Problems and tasks
**a.** Please write out the passage of the MERS article below, starting at "Good morning. It" and ending at "Court of Appeals.".
**b.** In the MERS article below, on what date did the Michigan Supreme Court reverse the Court of Appeals decision?
**c.** Continue the MERS article below from its last sentence.

Text segment
========
Good morning. It is Sunday, November 20, 2011, and I am writing this article in great anticipation of the Lions and Panthers game at 1:00. For those who are football fans, I would like to extend my congratulations to the Wolverines, who beat the Cornhuskers yesterday in Ann Arbor!!
The MERS issue has been resolved. On November 16, 2011, the Michigan Supreme Court reached a pragmatic result in reversing the decision of the Michigan Court of Appeals.
In my article titled "MERS Conundrum," written August 14, 2011, I had analyzed the Court of Appeals decision. Under the microscope was MCL 600.3204(1)(d), which reads, in part: "a party may foreclose a mortgage by advertisement . . . if the party foreclosing the mortgage is either the owner of the indebtedness or of an interest in the indebtedness secured by the mortgage or the servicing agent of the mortgage."
========
Recorded data

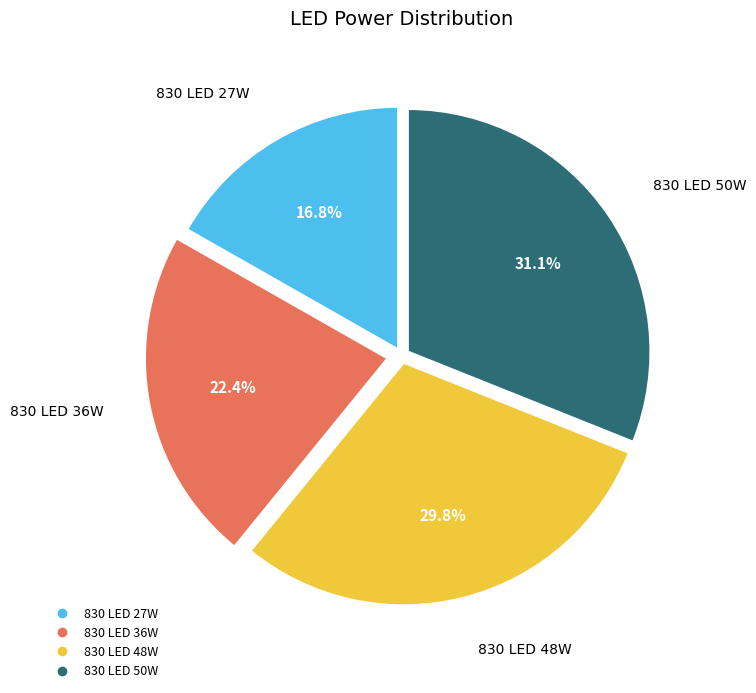

Which has a higher value, 830 LED 36W or 830 LED 27W?

830 LED 36W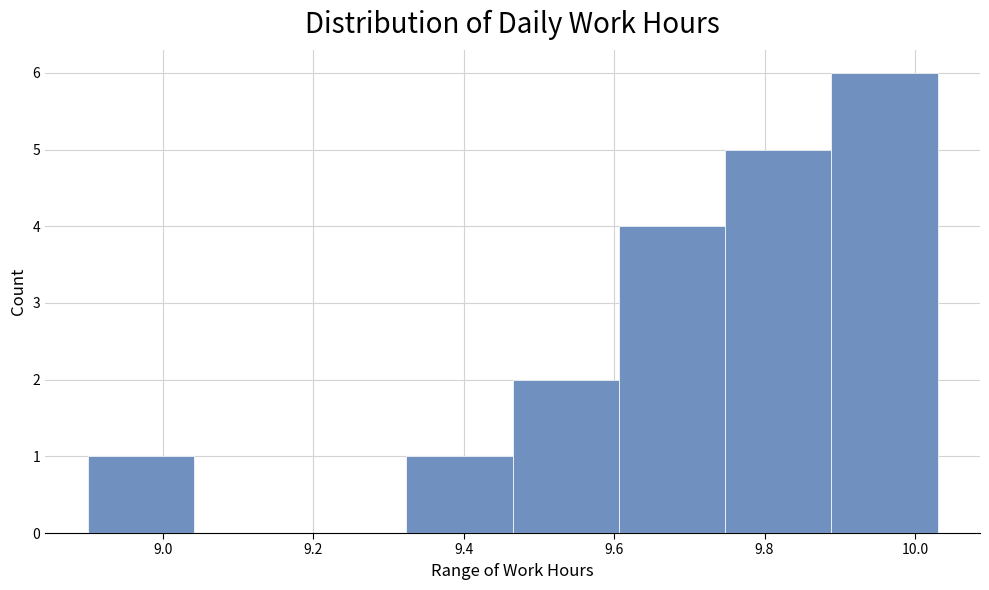

How tall is the bar that spans 9.32 to 9.46 on the x-axis? Neither the bar edges nor the heights are printed on the chart, so give them approximately, as read against the axes.

1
========
Answers by item
**a.**
Good morning. It is Sunday, November 20, 2011, and I am writing this article in great anticipation of the Lions and Panthers game at 1:00. For those who are football fans, I would like to extend my congratulations to the Wolverines, who beat the Cornhuskers yesterday in Ann Arbor!!
The MERS issue has been resolved. On November 16, 2011, the Michigan Supreme Court reached a pragmatic result in reversing the decision of the Michigan Court of Appeals.

**b.** November 16, 2011.

**c.**
The appellate court held that for a party to own an interest in the indebtedness, it must own an interest in the note. It reasoned that MERS, acting solely as the mortgagee, did not own an interest in the note, which meant that it did not own an interest in the indebtedness, which meant that it did not qualify as a party capable of foreclosing under 600.3204(1)(d). Additionally, as agreed by the parties, MERS was never acting as a Servicing Agent.
Now . . . Enter the Michigan Supreme Court, stage right. It's like grandmother offering a comforting hand and sense of reasonableness to an otherwise chaotic situation.
On November 16, 2011, The Michigan Supreme Court reversed the decision of the Court of Appeals.
Supreme Court's REASONING:
MERS is in fact "the owner of an interest in the indebtedness secured by the mortgage, because MERS' contractual obligations as mortgagee were dependent upon whether the mortgagor met the obligation to pay the indebtedness which the mortgage secured."
The Court acknowledged that MERS did not own an interest in the note, rather that MERS, as record holder of the mortgage, the continued existence of which was contingent upon the satisfaction of the indebtedness, authorized MERS to foreclose by advertisement under MCL 600.3204(1)(d).
The Court further added that, under settled law in Michigan, the mortgage and the note are to be construed together.
So that's it: the conundrum is resolved. Life goes on for all in the title and searching industry.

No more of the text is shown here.